16. The polycrystalline material of claim 13, wherein within the layers of the first type, the crystal grain size decreases or increases, or initially decreases and then increases, in a preferred direction, in particular within the layers of the second type, the crystal grain size decreasing or increasing, or initially decreasing and then increasing, in a preferred direction.

17. The polycrystalline material of claim 13, wherein the layers of the first type and the layers of the second type are each formed as closed layers.

18. The polycrystalline material of claim 13, wherein the polycrystalline material component includes polycrystalline silicon.

19. The polycrystalline material of claim 13, wherein the polycrystalline material is situated on a substrate.

20. The polycrystalline material of claim 13, wherein the polycrystalline material includes a plurality of layers of the first type and a plurality of layers of the second type, in particular a layer of the first type and a layer of the second type being situated in each case one above the other in an alternating sequence.

21. A method for producing a polycrystalline material having low mechanical strain, the method comprising: depositing and/or growing layers of a first type and layers of a second type, via at least one depositing/growing arrangement; wherein the polycrystalline material includes one or multiple layers of the first type and one or multiple layers of the second type, wherein the layers of the first type and the layers of the second type each include at least one polycrystalline material component, the layers of the first type having a smaller average crystal grain size than the layers of the second type, and a layer of the first type and a layer of the second type being situated, at least in part, one above the other in an alternating sequence.
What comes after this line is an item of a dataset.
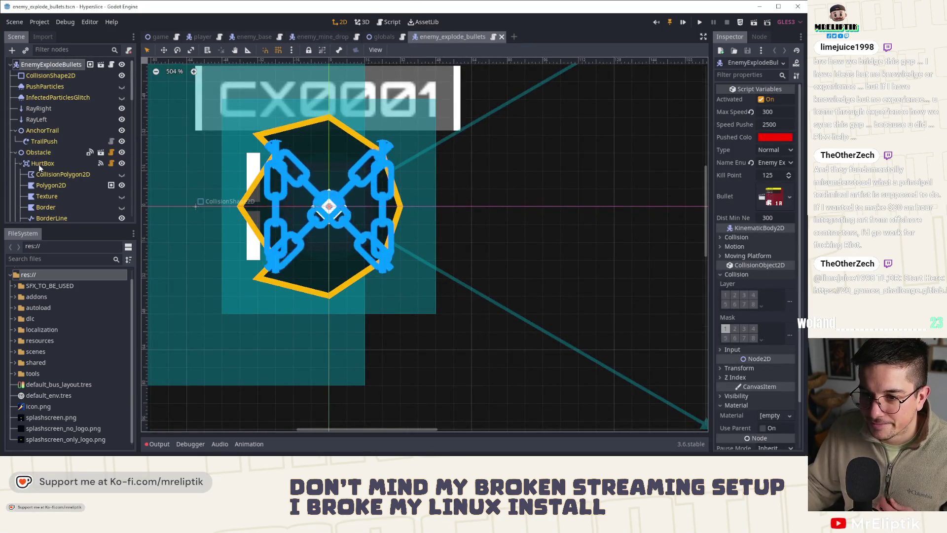
Drag the Decoration Polygon2D's top, bottom, left and right points into a diamond and save.
{"action": "scroll", "coordinate": [39, 168], "scroll_direction": "down", "scroll_amount": 5}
22. The method of claim 21, wherein the depositing/growing arrangement for depositing and/or for growing includes at least one chamber, the depositing and/or the growing of the layers of the first type and of the layers of the second type taking place in the chamber, at least one source gas being used for growing and/or depositing the layers of the first type and/or the layers of the second type, the depositing/growing arrangement for depositing and/or for growing including in particular an epitaxy unit.

23. The method of claim 21, wherein during the depositing and/or during the growing of the layers of the first type, a different temperature prevails in the chamber than during the depositing and/or during the growing of the layers of the second type.

24. The method of claim 21, wherein a different source gas is used for depositing and/or for growing the layers of the first type than for depositing and/or for growing the layers of the second type.

25. The polycrystalline material of claim 13, wherein the polycrystalline material is situated on a substrate, in particular a wafer or a chip.

26. The polycrystalline material of claim 13, wherein the polycrystalline material is situated on a substrate, in particular a wafer or a chip, on a separating layer of the substrate.

Description

BRIEF DESCRIPTION OF THE DRAWINGS

[0018] FIG. 1 schematically shows a cross-sectional illustration of a polycrystalline material according to a first specific embodiment of the present invention.

[0019] FIG. 2 schematically shows a cross-sectional illustration of a polycrystalline material according to a second specific embodiment of the present invention.

[0020] FIG. 3 schematically shows a cross-sectional illustration of a polycrystalline material according to a third specific embodiment of the present invention.

[0021] FIG. 4 schematically shows a cross-sectional illustration of a polycrystalline material according to a fourth specific embodiment of the present invention.

[0022] FIG. 5 schematically shows a cross-sectional illustration of a polycrystalline material according to a fifth specific embodiment of the present invention.

DETAILED DESCRIPTION

[0023] FIG. 1 shows a polycrystalline material 5 having low mechanical strain according to a first specific embodiment of the present invention. Polycrystalline material 5 is situated on a separating layer 7. Separating layer 7 may include or be made of silicon oxides, for example. It is likewise possible for separating layer 7 to include other material components, for example nitrides, LNO, etc., or to be made of at least one of these components. It is likewise possible for separating layer 7 to be made up of a combination of such material components.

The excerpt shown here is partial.